_Текст для анализа_:
● ● ● ● ●

Эти два вида социальных укладов можно определить как «интегральный» и «дифференциальный», традиционный и инновационный стиль жизни. В первом случае «общее» в облике сплоченного «народа» выступает основой социального роста, диктуя свои законы индивидам; во втором главным началом социального развития оказывается индивидуальная активность, устанавливающая для народа и всего мира новые правила социальной игры. При первой жизненной стратегии успех обеспечивается сплоченным усилием народных масс; при второй стратегии социальный рост достигается за счет разнообразия индивидуальных усилий.

Вячеслав Иванов дает нравственную оценку этих двух укладов социальной жизни как «божественного» и «обезбоженного», раскрывающего в людях потенциалы греховной свободы. «Органическая эпоха аналогична эдемскому состоянию детского бытия в лоне Творца… потому, что центр сознания там — не в личности, а вне ее. Критическая же эпоха — эпоха люциферианского мятежа индивидуумов, пожелавших стать «как боги»». При этом он полагает, что современный мир переживает «критическую фазу», вслед за которой должна прийти новая стадия религиозного возрождения. «И ныне, поскольку человеческая культура безбожна, она культура еще только критическая, люциферианская, Каинова; но всякое внесение в нее религиозного начала… как определяющей всю жизнь верховной нормы, зачинает процесс правой рединтеграции …и предуготовляет переворот, имеющий уничтожить все ценности критического культурного строительства для замены их ценностями иного, всеобъемлющего в Боге сознания».

В жизни России обнаруживается некая особенность, когда эти два вида культуры не подавляют, не отторгают друг друга, а стремятся к взаимному сочетанию, при котором интеллигенция как одно из высших сословий инновационной культуры хочет оставаться «народной». Жизнь российской интеллигенции как порождения «критической культуры» демонстрирует странное влечение к «нисхождению в народ». «Интеллигенция, — по оценке Вячеслава Иванова, — тяготилась быть классом господствующим и образованным и явила исключительный в истории пример воли к обнищанию, опрощению, самоупразднению, нисхождению». Если в других сообществах наблюдается в критическую эпоху максимальное стремление высших слоев к возвышению над народными низами, то многие представители русского высшего общества стремились к органическому, практическому слиянию с народом. «Любовь к нисхождению, проявляющаяся во всех этих образах совлечения, равно положительных и отрицательных, любовь, столь противоположная непрестанной воле к восхождению, наблюдаемой нами во всех нациях языческих и во всех, вышедших из мирообъятного лона римской государственности, составляет отличительную особенность нашей народной психологии».

● ● ● ● ●

[Сохранённые записи данных]
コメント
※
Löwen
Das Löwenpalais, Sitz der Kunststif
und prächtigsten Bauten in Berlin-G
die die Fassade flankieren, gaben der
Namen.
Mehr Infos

● ● ● ● ●

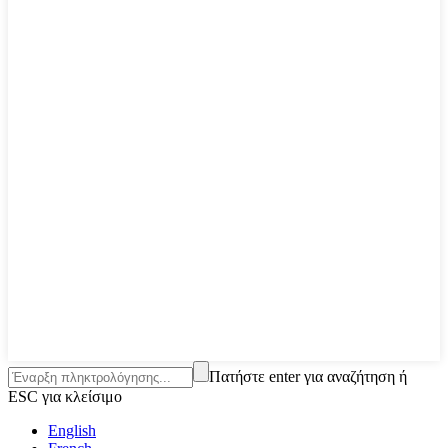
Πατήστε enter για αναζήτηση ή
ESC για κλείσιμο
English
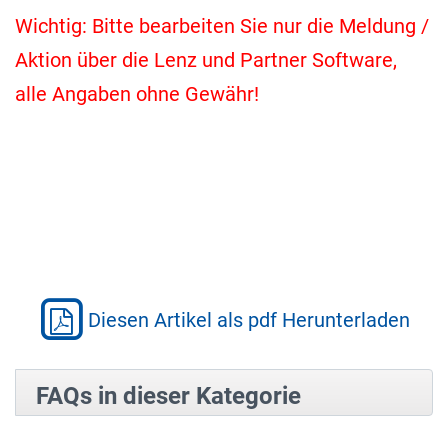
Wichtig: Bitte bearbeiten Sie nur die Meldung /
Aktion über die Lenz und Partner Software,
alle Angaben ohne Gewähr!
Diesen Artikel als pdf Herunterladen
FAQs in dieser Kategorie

● ● ● ● ●

_Рабочее задание_:
Перепишите фрагмент текста о двух видах социальных укладов от слов «Эти два вида социальных» до слов «разнообразия индивидуальных усилий.» включительно, заменив «индивидуальная активность» на «личная инициатива».

_Выполненное задание_:
Эти два вида социальных укладов можно определить как «интегральный» и «дифференциальный», традиционный и инновационный стиль жизни. В первом случае «общее» в облике сплоченного «народа» выступает основой социального роста, диктуя свои законы индивидам; во втором главным началом социального развития оказывается личная инициатива, устанавливающая для народа и всего мира новые правила социальной игры. При первой жизненной стратегии успех обеспечивается сплоченным усилием народных масс; при второй стратегии социальный рост достигается за счет разнообразия индивидуальных усилий.